### Supplied records ###

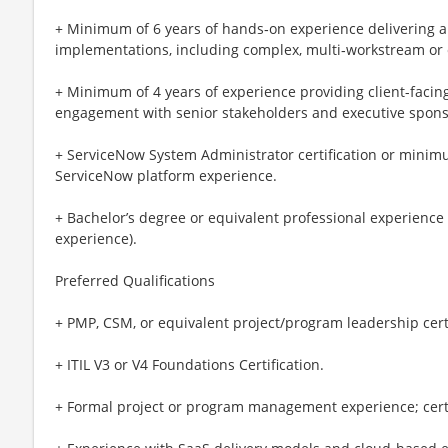
+ Minimum of 6 years of hands‑on experience delivering 
implementations, including complex, multi‑workstream or 
+ Minimum of 4 years of experience providing client-facing
engagement with senior stakeholders and executive spons
+ ServiceNow System Administrator certification or minim
ServiceNow platform experience.
+ Bachelor’s degree or equivalent professional experience
experience).
Preferred Qualifications
+ PMP, CSM, or equivalent project/program leadership certi
+ ITIL V3 or V4 Foundations Certification.
+ Formal project or program management experience; certif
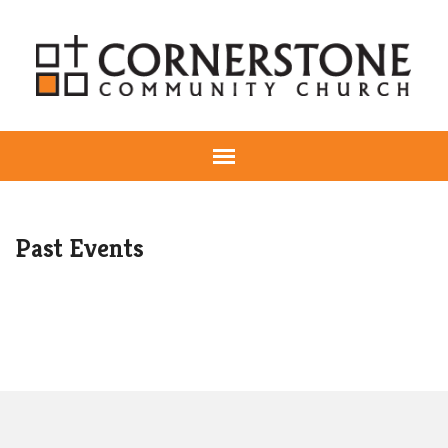
Past Events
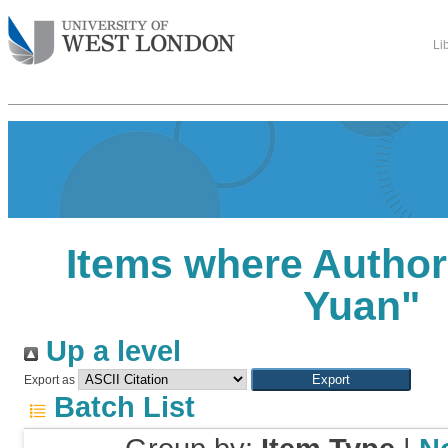
Li
Items where Author 
Yuan
"
Up a level
Export as
Batch List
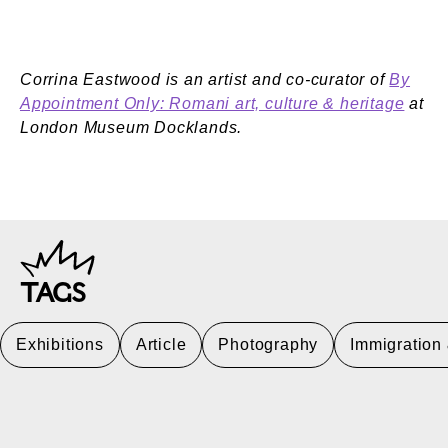
Corrina Eastwood is an artist and co-curator of
By
Appointment Only: Romani art, culture & heritage
at
London Museum Docklands.
TAGS
Exhibitions
Article
Photography
Immigration 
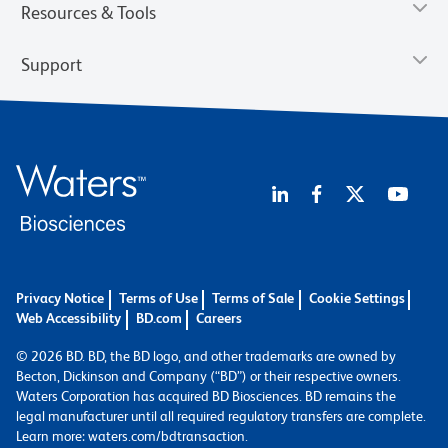
Resources & Tools
Support
Privacy Notice
Terms of Use
Terms of Sale
Cookie Settings
Web Accessibility
BD.com
Careers
© 2026 BD. BD, the BD logo, and other trademarks are owned by
Becton, Dickinson and Company (“BD”) or their respective owners.
Waters Corporation has acquired BD Biosciences. BD remains the
legal manufacturer until all required regulatory transfers are complete.
Learn more: waters.com/bdtransaction.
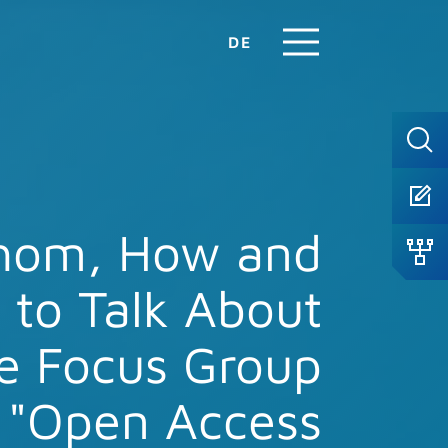
DE
hom, How and
to Talk About
e Focus Group
"Open Access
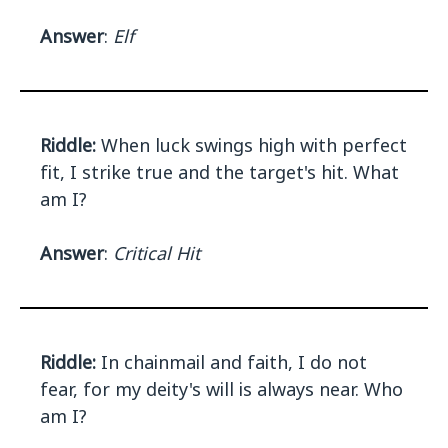
Answer
:
Elf
Riddle:
When luck swings high with perfect
fit, I strike true and the target's hit. What
am I?
Answer
:
Critical Hit
Riddle:
In chainmail and faith, I do not
fear, for my deity's will is always near. Who
am I?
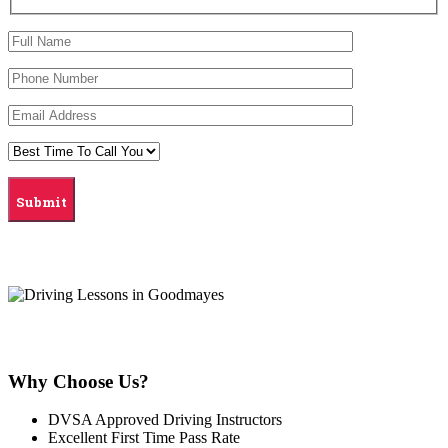
Why Choose Us?
DVSA Approved Driving Instructors
Excellent First Time Pass Rate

###

> [Written task]: Copy out the text of every row above, keeping each line word for word. Leave out the pictures.

> [Response]:
+ Minimum of 6 years of hands‑on experience delivering 
implementations, including complex, multi‑workstream or 
+ Minimum of 4 years of experience providing client-facing
engagement with senior stakeholders and executive spons
+ ServiceNow System Administrator certification or minim
ServiceNow platform experience.
+ Bachelor’s degree or equivalent professional experience
experience).
Preferred Qualifications
+ PMP, CSM, or equivalent project/program leadership certi
+ ITIL V3 or V4 Foundations Certification.
+ Formal project or program management experience; certif
Past Events
Li
Items where Author 
Yuan
"
Up a level
Export as
Batch List
Corrina Eastwood is an artist and co-curator of
By
Appointment Only: Romani art, culture & heritage
at
London Museum Docklands.
TAGS
Exhibitions
Article
Photography
Immigration 
Resources & Tools
Support
Privacy Notice
Terms of Use
Terms of Sale
Cookie Settings
Web Accessibility
BD.com
Careers
© 2026 BD. BD, the BD logo, and other trademarks are owned by
Becton, Dickinson and Company (“BD”) or their respective owners.
Waters Corporation has acquired BD Biosciences. BD remains the
legal manufacturer until all required regulatory transfers are complete.
Learn more: waters.com/bdtransaction.
DE
hom, How and
to Talk About
e Focus Group
"Open Access
Answer
:
Elf
Riddle:
When luck swings high with perfect
fit, I strike true and the target's hit. What
am I?
Answer
:
Critical Hit
Riddle:
In chainmail and faith, I do not
fear, for my deity's will is always near. Who
am I?
Why Choose Us?
DVSA Approved Driving Instructors
Excellent First Time Pass Rate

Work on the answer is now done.